**** Material provided ****

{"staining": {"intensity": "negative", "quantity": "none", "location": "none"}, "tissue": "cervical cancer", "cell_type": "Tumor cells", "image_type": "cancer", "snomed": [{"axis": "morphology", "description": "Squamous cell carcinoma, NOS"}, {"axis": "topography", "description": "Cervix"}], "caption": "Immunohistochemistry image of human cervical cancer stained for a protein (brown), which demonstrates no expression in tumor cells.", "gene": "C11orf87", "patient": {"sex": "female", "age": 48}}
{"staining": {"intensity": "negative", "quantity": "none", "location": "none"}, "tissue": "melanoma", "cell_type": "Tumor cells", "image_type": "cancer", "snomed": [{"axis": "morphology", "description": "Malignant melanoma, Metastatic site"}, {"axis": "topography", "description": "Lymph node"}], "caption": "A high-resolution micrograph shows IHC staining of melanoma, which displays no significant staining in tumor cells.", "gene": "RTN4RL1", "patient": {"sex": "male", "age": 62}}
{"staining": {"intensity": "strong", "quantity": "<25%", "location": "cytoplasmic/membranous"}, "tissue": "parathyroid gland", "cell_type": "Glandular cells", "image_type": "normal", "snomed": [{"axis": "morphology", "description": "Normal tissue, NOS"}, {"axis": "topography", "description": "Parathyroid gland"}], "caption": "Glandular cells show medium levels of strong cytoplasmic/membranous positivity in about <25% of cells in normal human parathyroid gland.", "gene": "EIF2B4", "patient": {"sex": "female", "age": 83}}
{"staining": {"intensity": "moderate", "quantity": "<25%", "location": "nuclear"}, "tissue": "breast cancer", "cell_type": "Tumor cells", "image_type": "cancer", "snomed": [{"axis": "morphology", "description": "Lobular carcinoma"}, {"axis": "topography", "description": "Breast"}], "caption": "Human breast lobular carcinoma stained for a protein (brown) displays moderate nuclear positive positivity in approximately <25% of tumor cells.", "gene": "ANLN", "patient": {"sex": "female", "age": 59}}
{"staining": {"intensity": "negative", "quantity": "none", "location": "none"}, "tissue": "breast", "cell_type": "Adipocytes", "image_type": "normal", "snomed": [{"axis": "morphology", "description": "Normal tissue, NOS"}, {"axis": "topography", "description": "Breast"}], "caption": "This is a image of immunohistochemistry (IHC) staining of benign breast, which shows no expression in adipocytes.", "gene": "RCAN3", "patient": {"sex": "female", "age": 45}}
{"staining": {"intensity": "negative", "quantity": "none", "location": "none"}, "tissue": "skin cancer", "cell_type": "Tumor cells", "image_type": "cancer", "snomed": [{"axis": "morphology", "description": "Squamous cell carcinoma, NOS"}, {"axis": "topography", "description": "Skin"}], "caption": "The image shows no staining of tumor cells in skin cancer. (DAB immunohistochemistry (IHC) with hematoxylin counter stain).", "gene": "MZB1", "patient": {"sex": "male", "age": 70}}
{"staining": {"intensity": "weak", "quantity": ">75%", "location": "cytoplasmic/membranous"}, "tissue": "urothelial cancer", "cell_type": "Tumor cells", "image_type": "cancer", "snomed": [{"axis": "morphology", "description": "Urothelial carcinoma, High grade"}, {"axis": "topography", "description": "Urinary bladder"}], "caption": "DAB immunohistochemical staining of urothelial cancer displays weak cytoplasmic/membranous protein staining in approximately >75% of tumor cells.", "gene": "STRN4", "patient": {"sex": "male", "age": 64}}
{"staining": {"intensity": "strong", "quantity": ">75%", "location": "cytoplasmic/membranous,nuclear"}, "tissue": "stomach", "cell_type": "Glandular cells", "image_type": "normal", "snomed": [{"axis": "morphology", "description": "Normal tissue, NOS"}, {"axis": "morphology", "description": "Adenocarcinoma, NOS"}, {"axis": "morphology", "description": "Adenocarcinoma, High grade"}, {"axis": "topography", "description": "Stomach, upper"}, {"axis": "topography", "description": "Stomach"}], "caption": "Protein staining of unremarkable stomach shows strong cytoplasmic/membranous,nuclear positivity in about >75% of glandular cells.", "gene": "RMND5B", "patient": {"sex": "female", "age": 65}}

****

Task description:
Copy out each line from the preceding entries that mentions the word "strong".

Reply:
{"staining": {"intensity": "strong", "quantity": "<25%", "location": "cytoplasmic/membranous"}, "tissue": "parathyroid gland", "cell_type": "Glandular cells", "image_type": "normal", "snomed": [{"axis": "morphology", "description": "Normal tissue, NOS"}, {"axis": "topography", "description": "Parathyroid gland"}], "caption": "Glandular cells show medium levels of strong cytoplasmic/membranous positivity in about <25% of cells in normal human parathyroid gland.", "gene": "EIF2B4", "patient": {"sex": "female", "age": 83}}
{"staining": {"intensity": "strong", "quantity": ">75%", "location": "cytoplasmic/membranous,nuclear"}, "tissue": "stomach", "cell_type": "Glandular cells", "image_type": "normal", "snomed": [{"axis": "morphology", "description": "Normal tissue, NOS"}, {"axis": "morphology", "description": "Adenocarcinoma, NOS"}, {"axis": "morphology", "description": "Adenocarcinoma, High grade"}, {"axis": "topography", "description": "Stomach, upper"}, {"axis": "topography", "description": "Stomach"}], "caption": "Protein staining of unremarkable stomach shows strong cytoplasmic/membranous,nuclear positivity in about >75% of glandular cells.", "gene": "RMND5B", "patient": {"sex": "female", "age": 65}}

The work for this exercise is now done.